When I was about to leave for Alaska to collect material for an article, a bunch of people were standing around in front of the hangar, getting ready to say goodbye — some of them, I suspect, wondering if they would ever see me again, since I intended, after finishing with Alaska, to fly my homemade plane across the Pacific to Japan. Bob suddenly had an idea. He went to his office and brought me back a .22-caliber revolver and a box of ammunition. Its ostensible purpose was to scare off bears and, perhaps, to bag small game should I be forced to land in the wilderness.

I daydreamed a good deal about the .22-versus-grizzly scenario while crossing the vast tract of virgin land between Anchorage and Nome, but the engine never ceased to run smoothly and my puny armament remained stashed in an underfloor compartment behind the seats. It was destined, however, to cause me a good deal of trouble.

My companion Nancy joined me in Anchorage on July 3, and we immediately set out. Leaving Cold Bay, at the tip of the Alaska Peninsula, at 9:30 in the evening, we flew for 15 hours and arrived at Chitose, on the northern Japanese island of Hokkaido, at 6:30 a.m. on July 5. We had crossed the international date line around midnight, and so had inadvertently excised July 4, 1976, the bicentennial, from our lives. We made up for it later by doing July 27 twice.

Nancy had slept during the flight, but I had now been up for 30 hours or so and was ready for a good day’s sleep. It was not to be.

When the general declaration form required by customs asked whether we were carrying any firearms, I naively checked yes. The bureaucratic consternation was complete. It was illegal to bring a gun into Japan without all sorts of prior arrangements and authorizations. Once its existence was known, it could not simply be left in the plane, nor could it be handed over to the airport authorities for safekeeping. There seemed to be a rule against everything, but no rule for solving the problem. I suggested that as far as I was concerned, they could confiscate and destroy it — I figured Bob had plenty of other guns and wouldn’t miss this one — but there was a rule against that too.

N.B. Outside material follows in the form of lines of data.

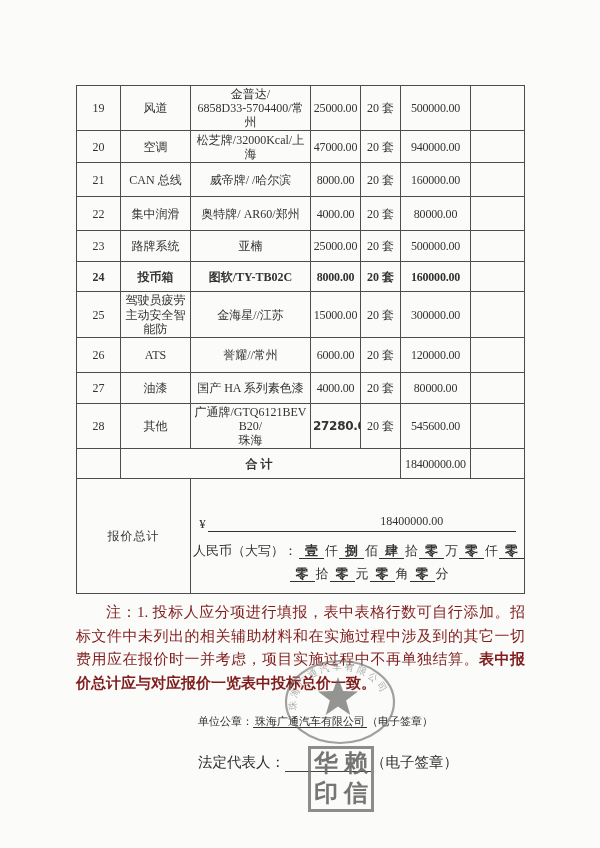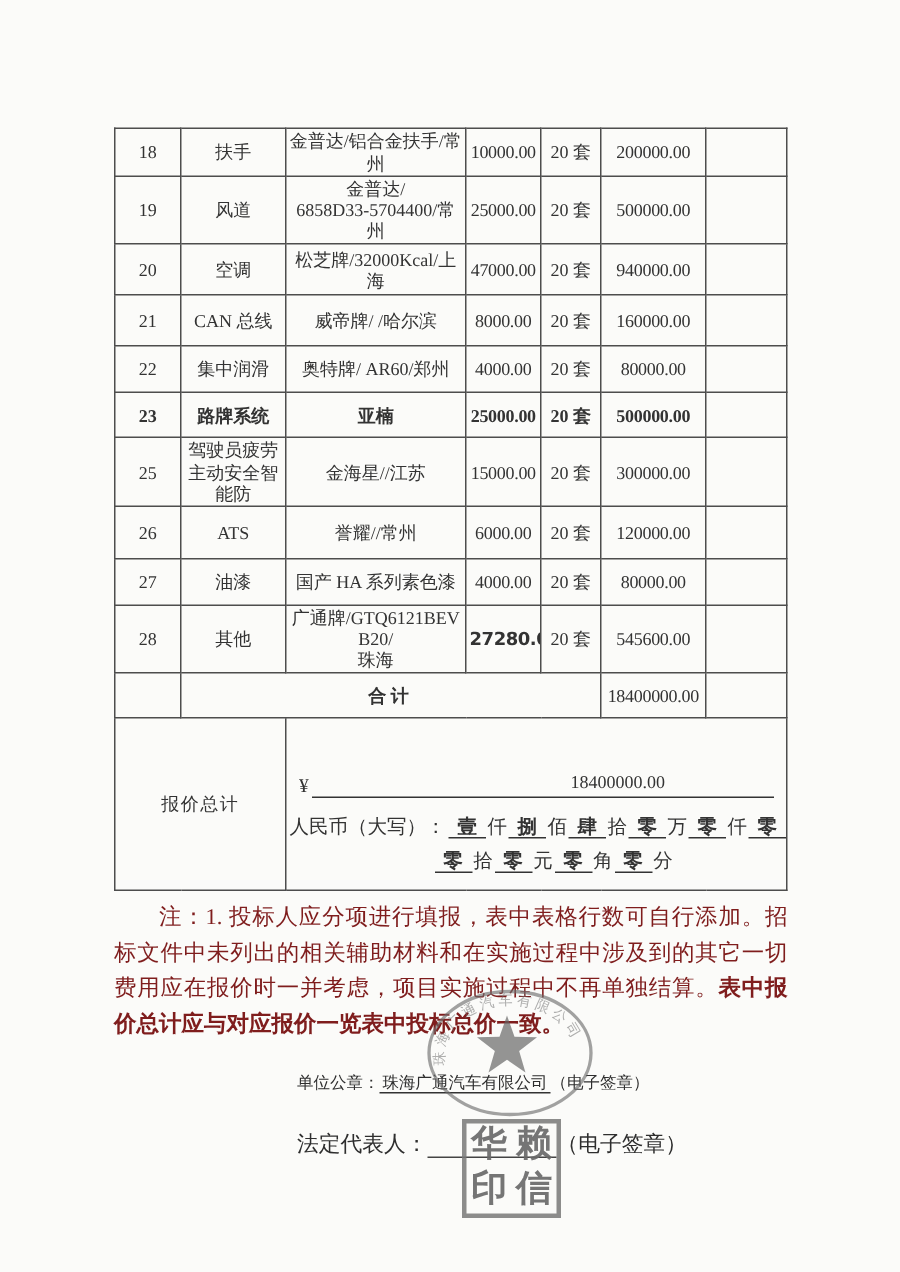--- a/index.html
+++ b/index.html
@@ -97,15 +97,6 @@
         <col style="width:54px">
     </colgroup>
     <tbody data-name="item-rows">
-        <tr data-name="table-row">
-          <td class="c-no" data-name="cell-no">18</td>
-          <td class="c-name" data-name="cell-name">扶手</td>
-          <td class="c-spec" data-name="cell-spec">金普达/铝合金扶手/常州</td>
-          <td class="c-price" data-name="cell-price">10000.00</td>
-          <td class="c-qty" data-name="cell-qty">20 套</td>
-          <td class="c-total" data-name="cell-total">200000.00</td>
-          <td class="c-extra" data-name="cell-extra"></td>
-        </tr>
         <tr data-name="table-row">
           <td class="c-no" data-name="cell-no">19</td>
           <td class="c-name" data-name="cell-name">风道</td>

The puzzlement continued for hours. I would fall asleep while talking to people. At noon, one of the supervisors, who spoke no English, took us to lunch. We had sushi. It was probably a grim experience for him, conversationally; for myself, I remember a few disagreeable textures.

Finally, perhaps because it was almost time to go home, they came to a solution that would have occurred to an American immediately: Break a rule. The chief of police arrived and took custody of the gun. We repaired to an inn. Three weeks later, as we prepared to depart, the chief ceremonially returned the gun to me while a group of giggling Air Nippon stewardesses lined up for a photograph with Nancy. When we re-entered the United States, no one even thought to ask if we were packing heat.

Peter Garrison taught himself to use a slide rule and tin snips, built an airplane in his backyard, and flew it to Japan. He began contributing to FLYING in 1968, and he continues to share his columns, "Technicalities" and "Aftermath," with FLYING readers.